Crescono nel settore pubblico gli ‘acquisti verdi’, si intensificano gli investimenti per riqualificare il patrimonio immobiliare, si registra una buona adesione alla campagna ‘plastic free’ e, in generale, migliorano i comportamenti individuali negli uffici. Nonostante ciò la Pubblica Amministrazione italiana non raggiunge ancora la sufficienza nella sostenibilità ambientale. Lo rivela la seconda edizione dell’indagine ‘Green Pa: pratiche di consumo sostenibile a lavoro’, realizzata da Fpa, società del Gruppo Digital360, che tra il 2017 e il 2019 ha indagato le scelte di consumo di 1.200 dipendenti pubblici.

La ricerca è stata presentata il 2 maggio in vista di Forum Pa 2019, la trentesima edizione della manifestazione dedicata all’innovazione e alla sostenibilità nella Pubblica Amministrazione in programma dal 14 al 16 maggio al Roma Convention Center ‘La Nuvola’, il cui filo conduttore sarà la ”Pa che crea valore pubblico”, volano per lo sviluppo sostenibile del Paese.

Un dato molto interessante che emerge dalla ricerca riguarda, come detto, gli acquisti verdi. A tre anni dall’introduzione nel nuovo Cdice degli appalti del Green Public Procurement (Gpp) e dell’obbligatorietà dei Cam (Criteri ambientali minimi) nelle procedure di acquisto si iniziano ad intravedere i primi risultati, come dimostra l”’erogato green” attraverso Consip tra il 2014 e il 2017 di 13,5 miliardi di euro.
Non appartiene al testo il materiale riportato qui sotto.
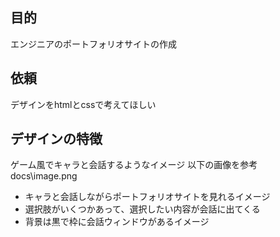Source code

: ## 目的

エンジニアのポートフォリオサイトの作成

## 依頼

デザインをhtmlとcssで考えてほしい

## デザインの特徴

ゲーム風でキャラと会話するようなイメージ
以下の画像を参考
docs\image.png

- キャラと会話しながらポートフォリオサイトを見れるイメージ
- 選択肢がいくつかあって、選択したい内容が会話に出てくる
- 背景は黒で枠に会話ウィンドウがあるイメージ
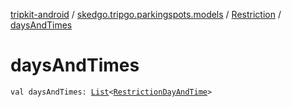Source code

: [tripkit-android](../../index.md) / [skedgo.tripgo.parkingspots.models](../index.md) / [Restriction](index.md) / [daysAndTimes](./days-and-times.md)

# daysAndTimes

`val daysAndTimes: `[`List`](https://kotlinlang.org/api/latest/jvm/stdlib/kotlin.collections/-list/index.html)`<`[`RestrictionDayAndTime`](../-restriction-day-and-time/index.md)`>`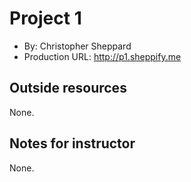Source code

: # Project 1
+ By: Christopher Sheppard
+ Production URL: <http://p1.sheppify.me>

## Outside resources
None.

## Notes for instructor
None.
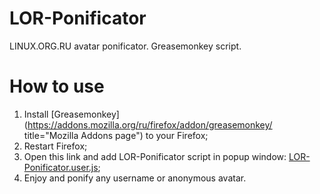 LOR-Ponificator
===============

LINUX.ORG.RU avatar ponificator. Greasemonkey script.

How to use
==========

1. Install [Greasemonkey](https://addons.mozilla.org/ru/firefox/addon/greasemonkey/ title="Mozilla Addons page") to your Firefox;
2. Restart Firefox;
2. Open this link and add LOR-Ponificator script in popup window: [LOR-Ponificator.user.js](https://github.com/unclechu/lor-ponificator/raw/master/LOR-Ponificator.user.js);
3. Enjoy and ponify any username or anonymous avatar.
Secondo Gianni Dominici, direttore generale di Fpa, “i risultati dell’analisi evidenziano, rispetto alla rilevazione di due anni fa, una Pa più ‘green’, i cui passi avanti sono scanditi dagli obblighi assunti in Europa e negli accordi internazionali, ma spinti anche da una maggiore consapevolezza delle persone”. Nonostante questo, però, “si fatica ancora a vedere gli impatti di queste azioni e la Pa ottiene mediamente ‘5 meno’ nella pagella di sostenibilità”.